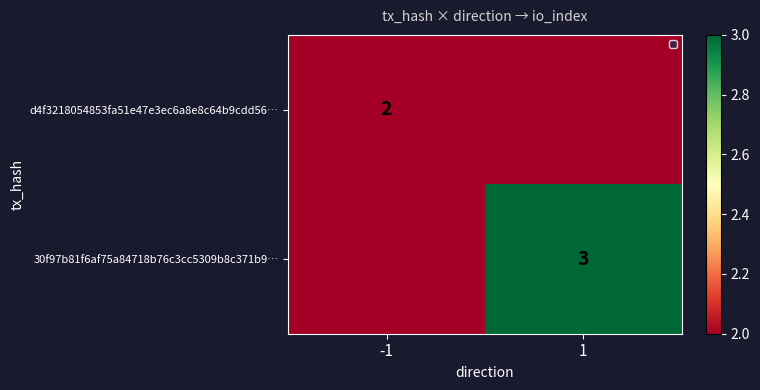

Is the value of 30f97b81f6af75a84718b76c3cc5309b8c371b9… at 1 greater than the value of d4f3218054853fa51e47e3ec6a8e8c64b9cdd56… at -1?

Yes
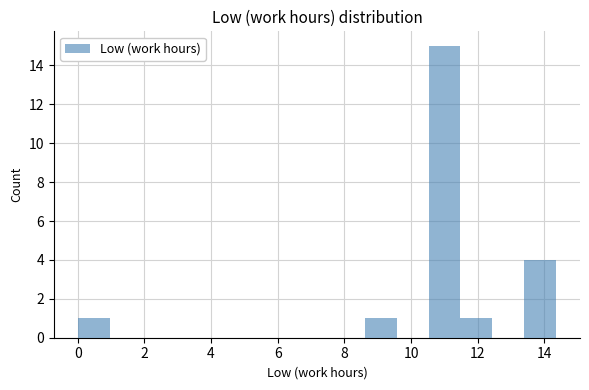

How tall is the bar that spans 10.6 to 11.4 on the x-axis? Neither the bar edges nor the heights are printed on the chart, so give them approximately, as read against the axes.

15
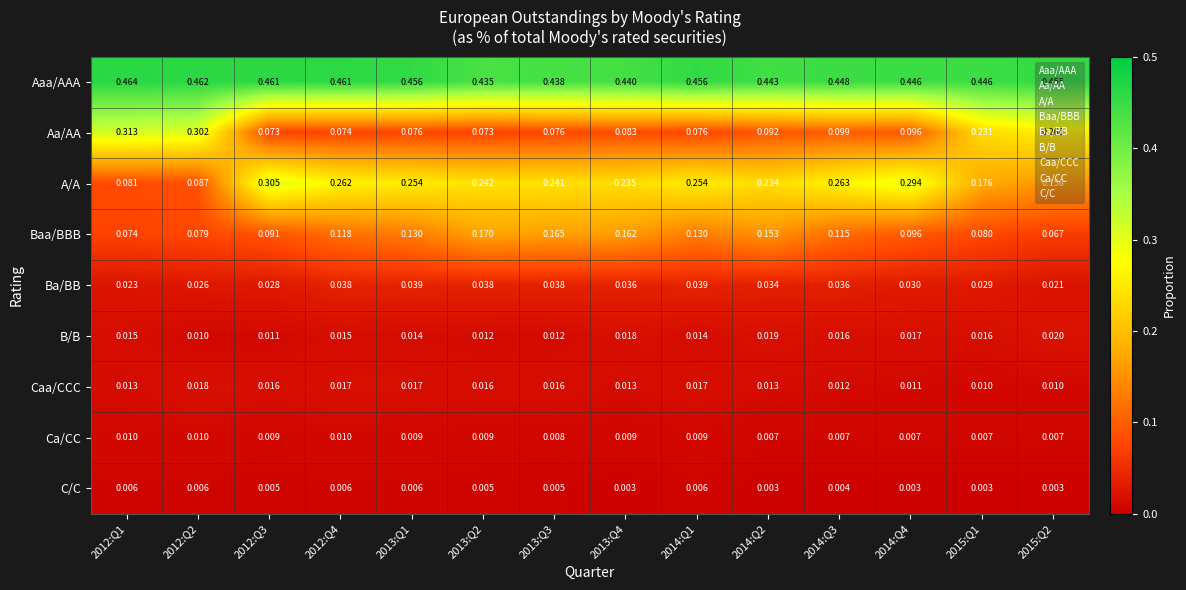

Which series changed the most between 2012:Q2 and 2015:Q1?

A/A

+ + +

Please rewrite the rows above as a JSON list of strings, with one string per line and blank lines omitted. Leave the pictures out of the answer.

RESPONSE BELOW:
[
  "Is the value of 30f97b81f6af75a84718b76c3cc5309b8c371b9… at 1 greater than the value of d4f3218054853fa51e47e3ec6a8e8c64b9cdd56… at -1?",
  "Yes",
  "How tall is the bar that spans 10.6 to 11.4 on the x-axis? Neither the bar edges nor the heights are printed on the chart, so give them approximately, as read against the axes.",
  "15",
  "Which series changed the most between 2012:Q2 and 2015:Q1?",
  "A/A"
]